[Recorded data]
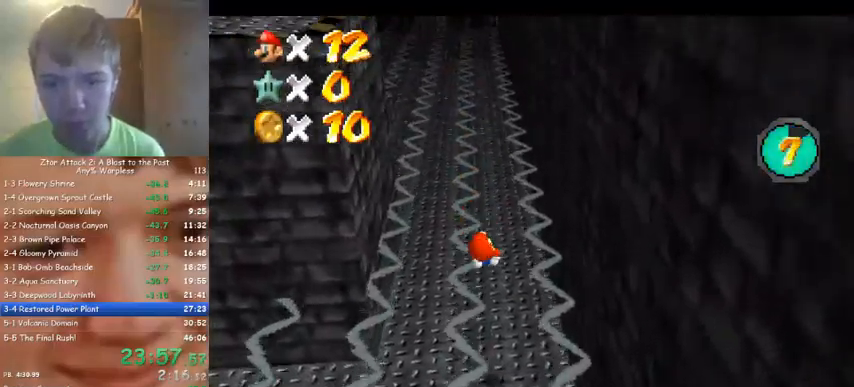
{"dt_ms": 500, "buttons": [], "left_stick": "up-left", "events": [[367, "left_stick", "center"], [433, "left_stick", "up-left"]]}
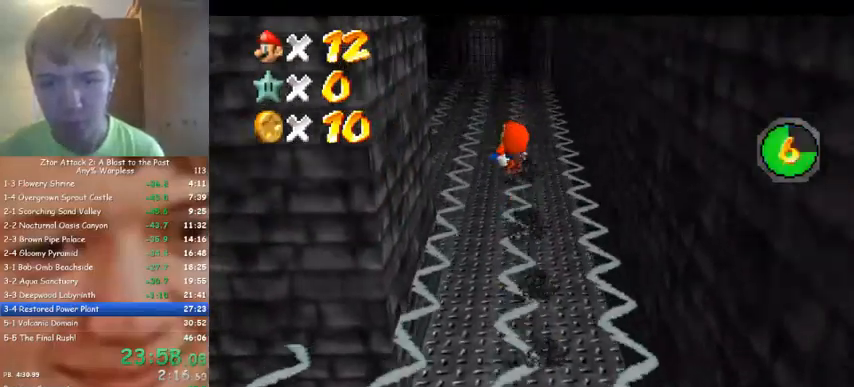
{"dt_ms": 500, "buttons": [], "left_stick": "down", "events": [[233, "left_stick", "left"], [500, "left_stick", "down"]]}
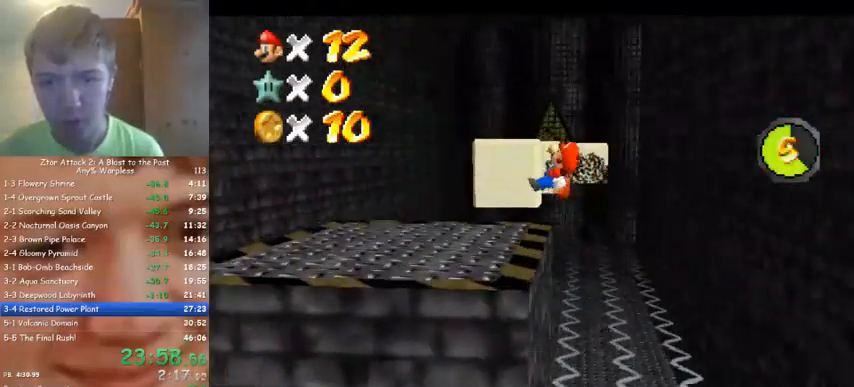
{"dt_ms": 500, "buttons": ["C_LEFT"], "left_stick": "down-left", "events": [[100, "left_stick", "center"], [333, "left_stick", "down-left"], [400, "C_LEFT", "down"]]}
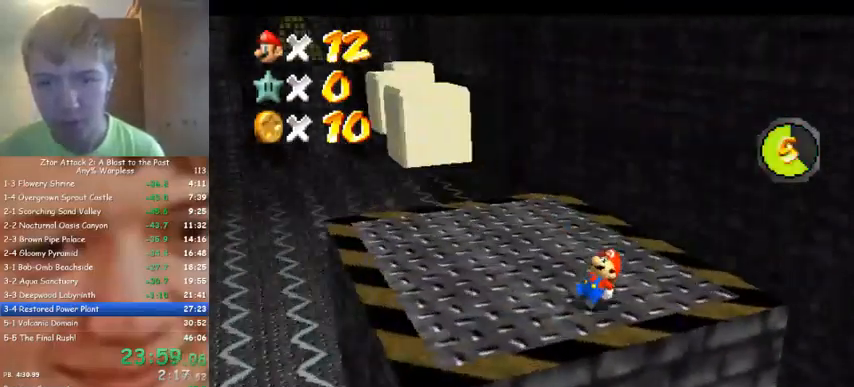
{"dt_ms": 500, "buttons": [], "left_stick": "left", "events": [[33, "C_LEFT", "up"], [67, "left_stick", "center"], [333, "left_stick", "left"]]}
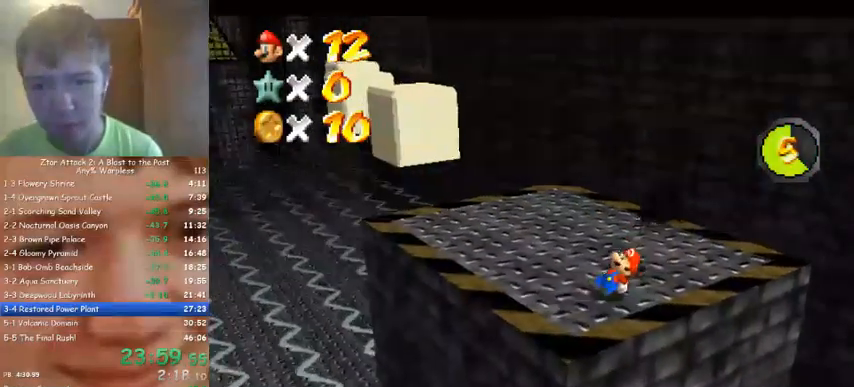
{"dt_ms": 500, "buttons": [], "left_stick": "up-left", "events": [[200, "left_stick", "up-left"]]}
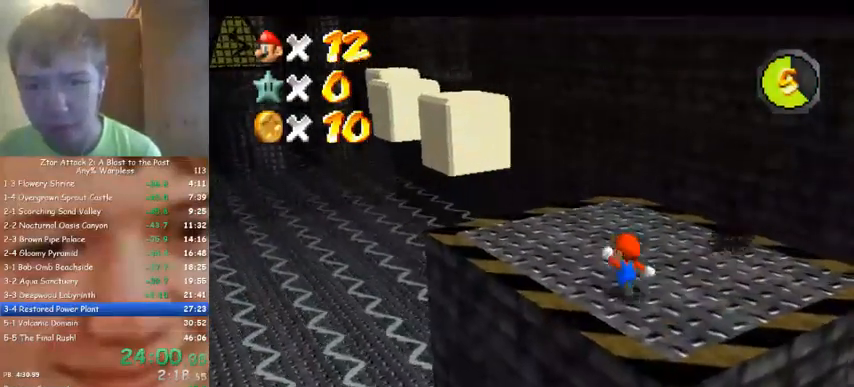
{"dt_ms": 500, "buttons": [], "left_stick": "up-left", "events": []}
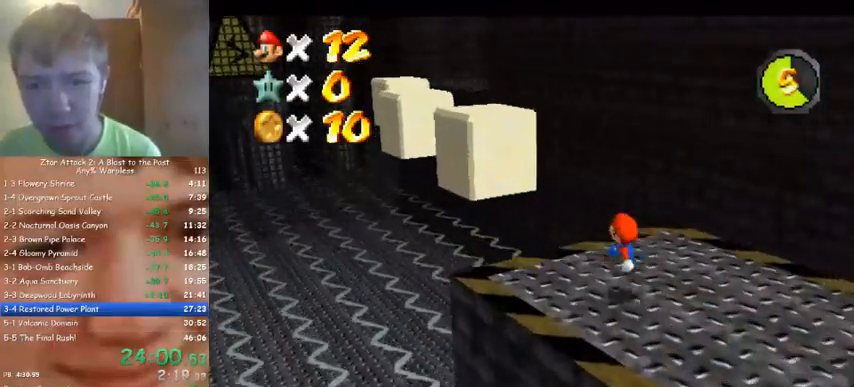
{"dt_ms": 500, "buttons": [], "left_stick": "up-left", "events": []}
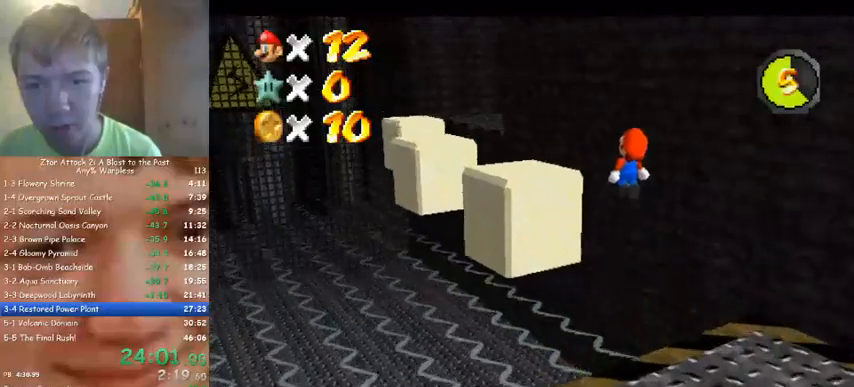
{"dt_ms": 500, "buttons": [], "left_stick": "up-left", "events": [[133, "left_stick", "down-right"], [300, "left_stick", "up-left"]]}
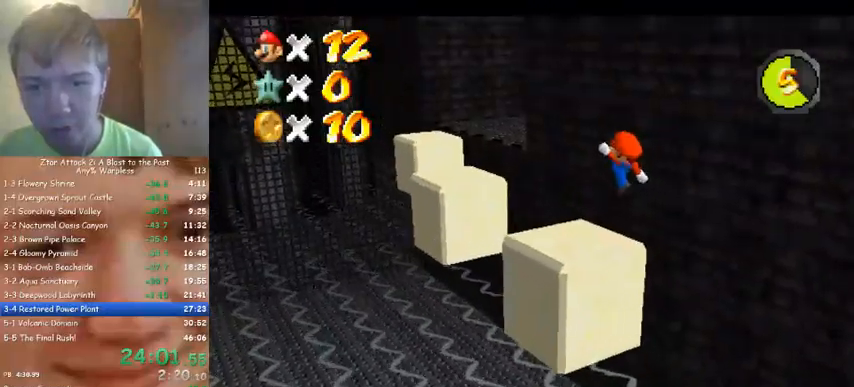
{"dt_ms": 500, "buttons": [], "left_stick": "up-left", "events": []}
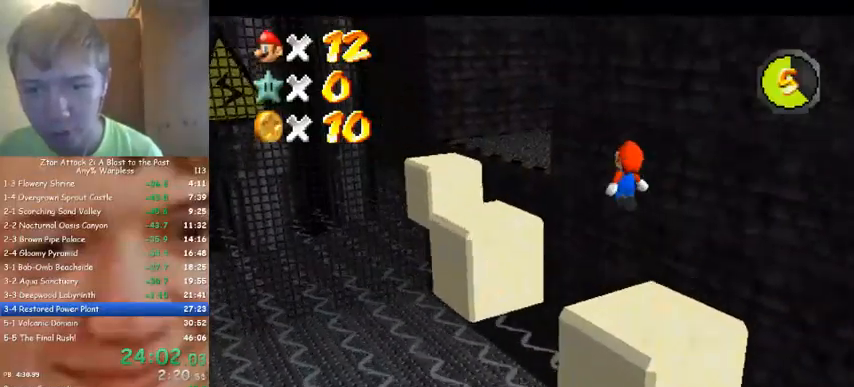
{"dt_ms": 500, "buttons": [], "left_stick": "left", "events": [[233, "left_stick", "down"], [367, "left_stick", "left"]]}
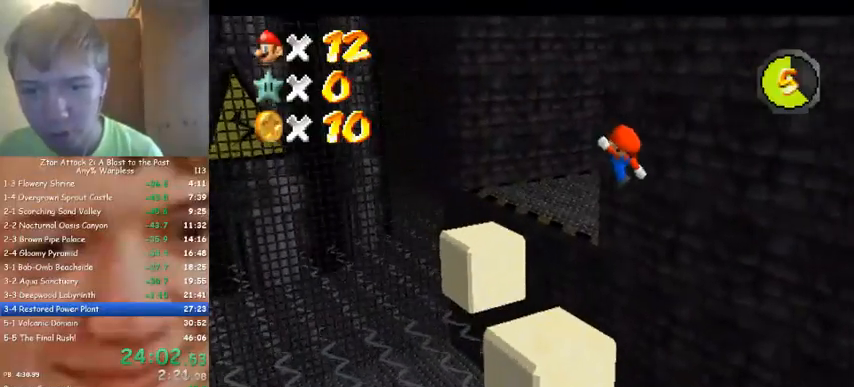
{"dt_ms": 500, "buttons": [], "left_stick": "up", "events": [[100, "left_stick", "center"], [200, "left_stick", "down-right"], [367, "left_stick", "left"], [500, "left_stick", "up"]]}
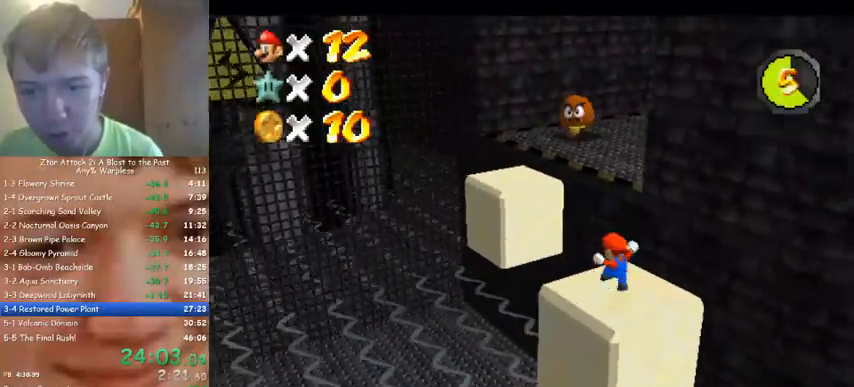
{"dt_ms": 500, "buttons": [], "left_stick": "up", "events": []}
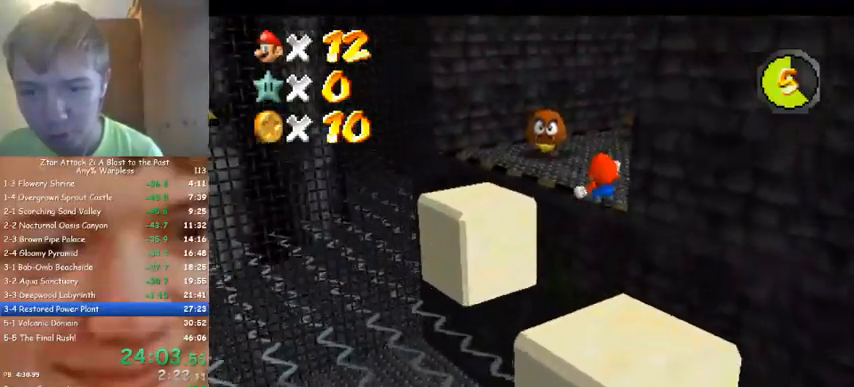
{"dt_ms": 500, "buttons": ["C_LEFT"], "left_stick": "up", "events": [[467, "C_LEFT", "down"]]}
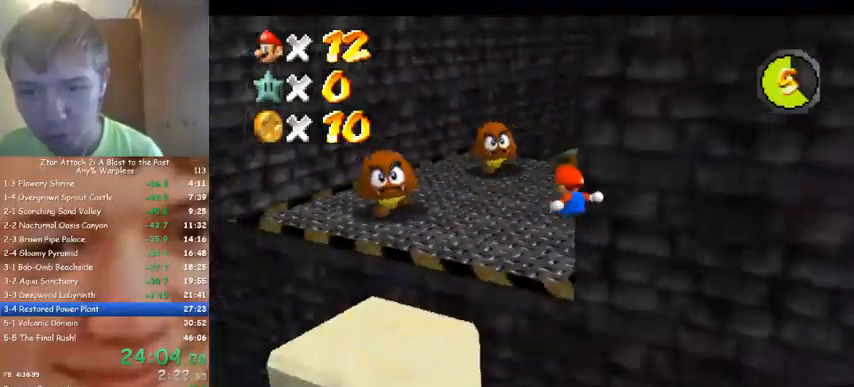
{"dt_ms": 500, "buttons": [], "left_stick": "up", "events": [[33, "left_stick", "up-left"], [100, "C_LEFT", "up"], [467, "left_stick", "up"]]}
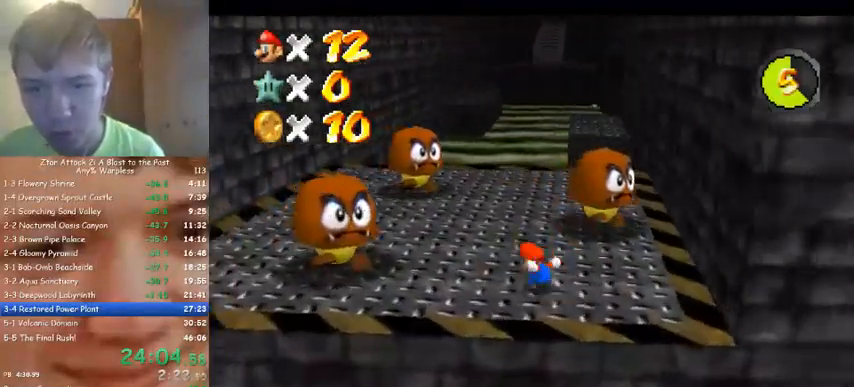
{"dt_ms": 500, "buttons": [], "left_stick": "up-right", "events": [[233, "left_stick", "up-right"]]}
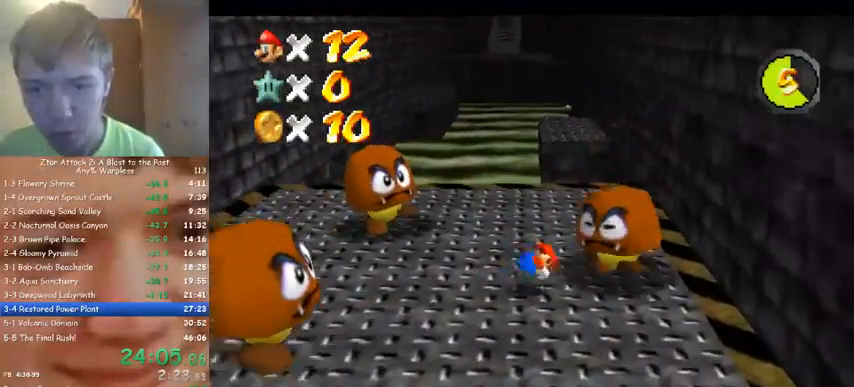
{"dt_ms": 500, "buttons": [], "left_stick": "up-right", "events": []}
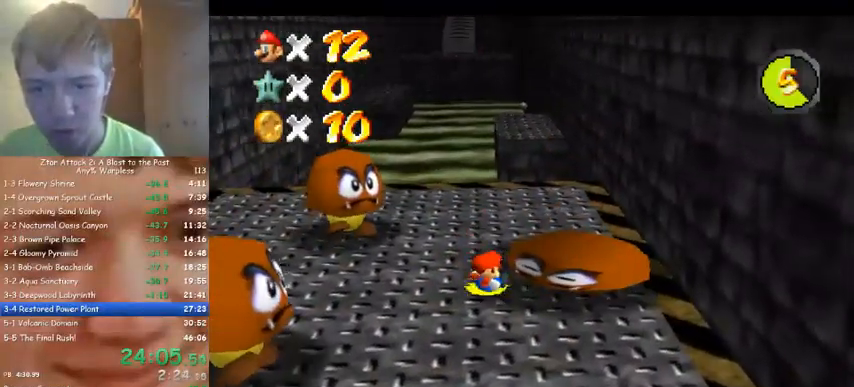
{"dt_ms": 500, "buttons": [], "left_stick": "up-right", "events": []}
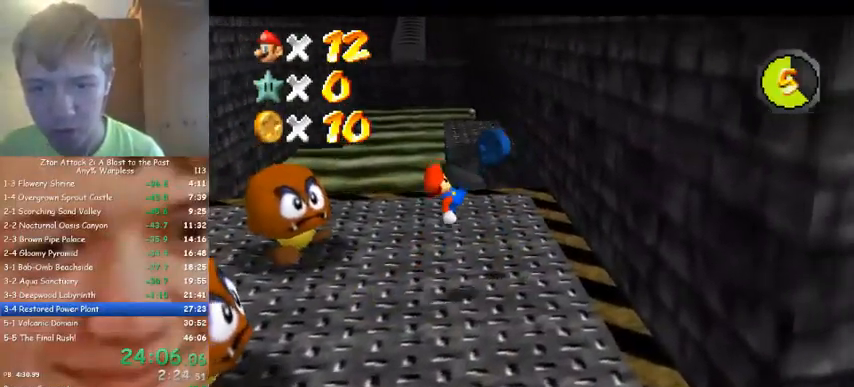
{"dt_ms": 500, "buttons": [], "left_stick": "up", "events": [[100, "left_stick", "up"]]}
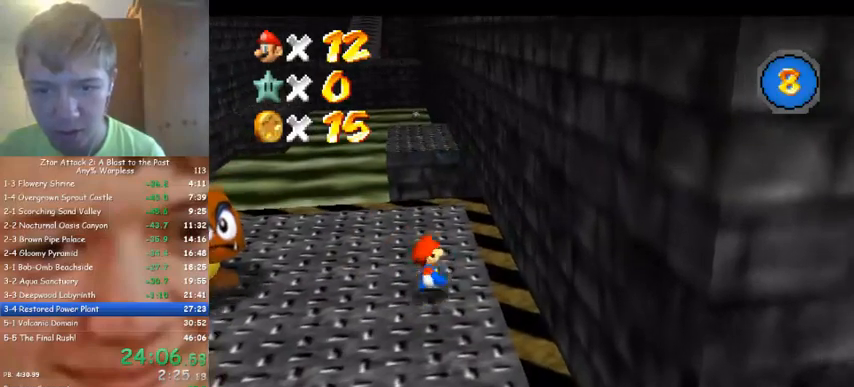
{"dt_ms": 500, "buttons": [], "left_stick": "up", "events": []}
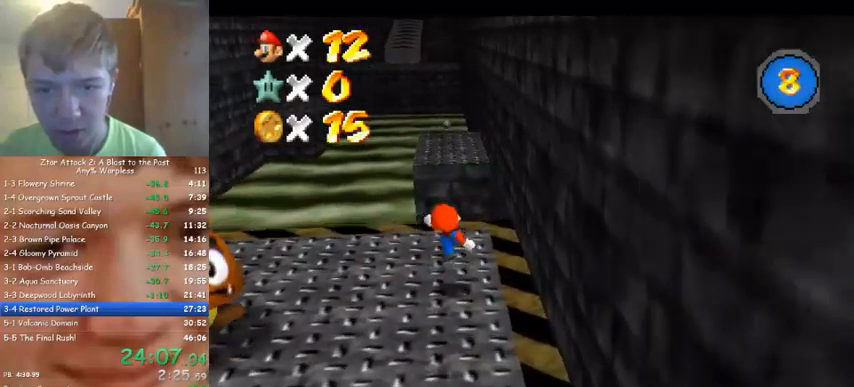
{"dt_ms": 500, "buttons": [], "left_stick": "up", "events": []}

(Task directions) Output every line of the records above unchanged, and keep the pictures out.

(Output for this task)
{"dt_ms": 500, "buttons": [], "left_stick": "up-left", "events": [[367, "left_stick", "center"], [433, "left_stick", "up-left"]]}
{"dt_ms": 500, "buttons": [], "left_stick": "down", "events": [[233, "left_stick", "left"], [500, "left_stick", "down"]]}
{"dt_ms": 500, "buttons": ["C_LEFT"], "left_stick": "down-left", "events": [[100, "left_stick", "center"], [333, "left_stick", "down-left"], [400, "C_LEFT", "down"]]}
{"dt_ms": 500, "buttons": [], "left_stick": "left", "events": [[33, "C_LEFT", "up"], [67, "left_stick", "center"], [333, "left_stick", "left"]]}
{"dt_ms": 500, "buttons": [], "left_stick": "up-left", "events": [[200, "left_stick", "up-left"]]}
{"dt_ms": 500, "buttons": [], "left_stick": "up-left", "events": []}
{"dt_ms": 500, "buttons": [], "left_stick": "up-left", "events": []}
{"dt_ms": 500, "buttons": [], "left_stick": "up-left", "events": [[133, "left_stick", "down-right"], [300, "left_stick", "up-left"]]}
{"dt_ms": 500, "buttons": [], "left_stick": "up-left", "events": []}
{"dt_ms": 500, "buttons": [], "left_stick": "left", "events": [[233, "left_stick", "down"], [367, "left_stick", "left"]]}
{"dt_ms": 500, "buttons": [], "left_stick": "up", "events": [[100, "left_stick", "center"], [200, "left_stick", "down-right"], [367, "left_stick", "left"], [500, "left_stick", "up"]]}
{"dt_ms": 500, "buttons": [], "left_stick": "up", "events": []}
{"dt_ms": 500, "buttons": ["C_LEFT"], "left_stick": "up", "events": [[467, "C_LEFT", "down"]]}
{"dt_ms": 500, "buttons": [], "left_stick": "up", "events": [[33, "left_stick", "up-left"], [100, "C_LEFT", "up"], [467, "left_stick", "up"]]}
{"dt_ms": 500, "buttons": [], "left_stick": "up-right", "events": [[233, "left_stick", "up-right"]]}
{"dt_ms": 500, "buttons": [], "left_stick": "up-right", "events": []}
{"dt_ms": 500, "buttons": [], "left_stick": "up-right", "events": []}
{"dt_ms": 500, "buttons": [], "left_stick": "up", "events": [[100, "left_stick", "up"]]}
{"dt_ms": 500, "buttons": [], "left_stick": "up", "events": []}
{"dt_ms": 500, "buttons": [], "left_stick": "up", "events": []}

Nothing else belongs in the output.